Delicious. I amped up the spices by soaking a dried chipotle pepper in hot water overnight, then chopping it fine and adding it at the onion/garlic/pepper stage. I also added the water it soaked in. I had some sliced chorizo in the freezer so I chopped that fine and put in with lamb. The chorizo added fat, so I let the whole thing cool and skimmed off the fat before adding the beans. Yum!!

This is a great base for modifications to personal taste. I increased the amount of spice, and instead of pimenton used 1Tbls Cumin, 1 Tbls Smoked Paprika, 1 Tbls Aleppo (I considered Harissa, but realized I ran out). I also added 2 Tbls of tomato paste before deglazing with the wine. I used beef broth. Finally, I added everything to the crockpot and let it go on high for 4 hours. No stirring necessary. Instead of beans, roasted eggplant and added in with 5 minutes left to go. It was delicious!

My compilation. I used 1.1 lbs uneven lamb chunks 14 oz tomato, used flour in meat and salt pepper 1:45 in oven day before. Last 20-30 top off Pull overnight Gonna reheat tomorrow , then with beans, parsley. I suspect I’ll add more pimentón and garlic and vinegar when I reheat. Possibly some olive oil atop Served with spinach aside or salad, and manchego….

This recipe is so delicious. I didn't tinker with the recipe except I used an 8-bone rack of lamb I found in my freezer looking for a purpose. I simply cut it into four pieces, browned them, and followed the rest of the recipe. I put the cutlets in with the bones for added flavor. Per many comments below, I brought the pot to a boil and then put it into a 350-degree oven, with the lid askew, for 2 hrs. Even though I had less lamb than the recipe called for, it was still wonderful.

Great recipe! I had to add some water at the end, but otherwise I followed the directions. The pimenton and the wine made an exceptional taste.

Wonderful as written. I used a jar of toasted red peppers, cut up, in lieu of fresh.

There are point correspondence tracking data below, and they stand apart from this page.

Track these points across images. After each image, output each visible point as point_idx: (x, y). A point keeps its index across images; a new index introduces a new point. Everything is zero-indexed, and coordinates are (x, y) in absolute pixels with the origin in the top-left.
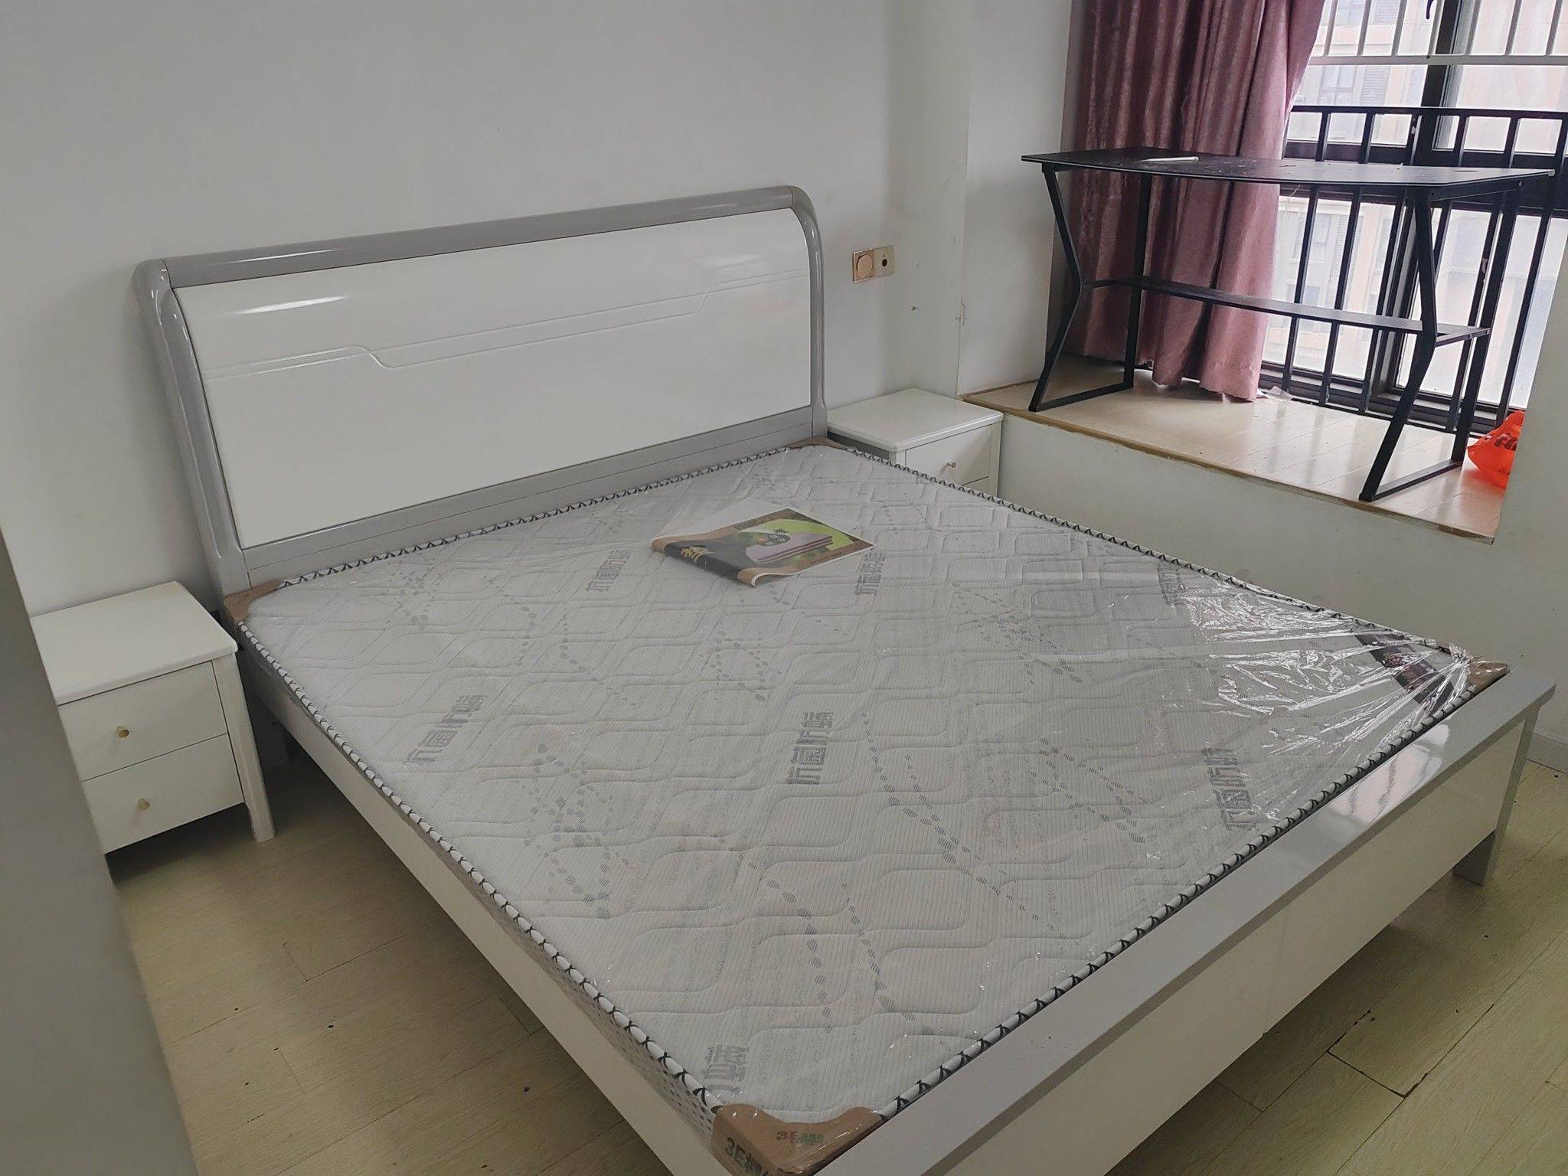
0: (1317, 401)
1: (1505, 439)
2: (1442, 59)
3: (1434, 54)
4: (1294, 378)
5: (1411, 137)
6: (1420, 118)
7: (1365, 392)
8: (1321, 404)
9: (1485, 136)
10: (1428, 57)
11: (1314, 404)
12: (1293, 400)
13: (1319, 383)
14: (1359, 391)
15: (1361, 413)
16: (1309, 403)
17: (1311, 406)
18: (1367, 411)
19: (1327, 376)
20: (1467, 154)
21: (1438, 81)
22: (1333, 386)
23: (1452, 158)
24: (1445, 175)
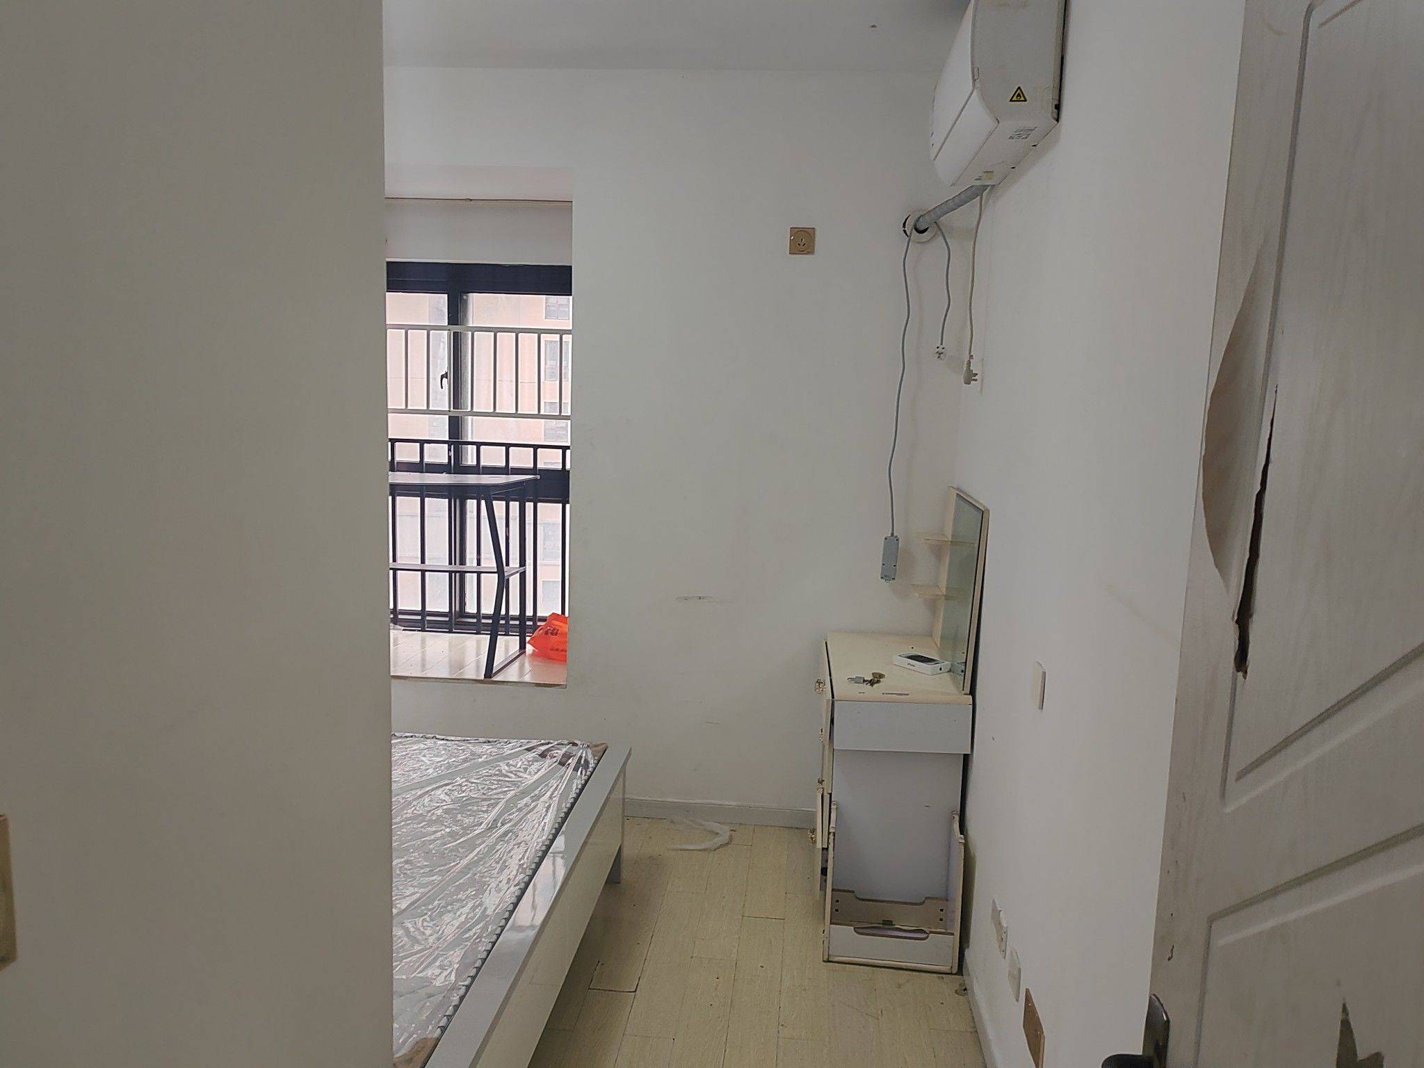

Otherwise I followed the recipe and got raves.

Made this tonight and followed the suggestions to braise vs stovetop. The lamb was fall-off-the-bone perfect. Delicious on so many levels. Definitely making the fall/winter rotation.

So delicious! A favorite!

This recipe is a great way to use lean wild venison roasts. I increased the stock to 5 cups (due to longer cook time), and threw it in the oven for 3 hours at 350 [degF] with the lid cracked. Excellent.

Made this in the Instant Pot and it was delicious - despite the fact that I forgot the tomatoes. I’m sure it will be even better with them!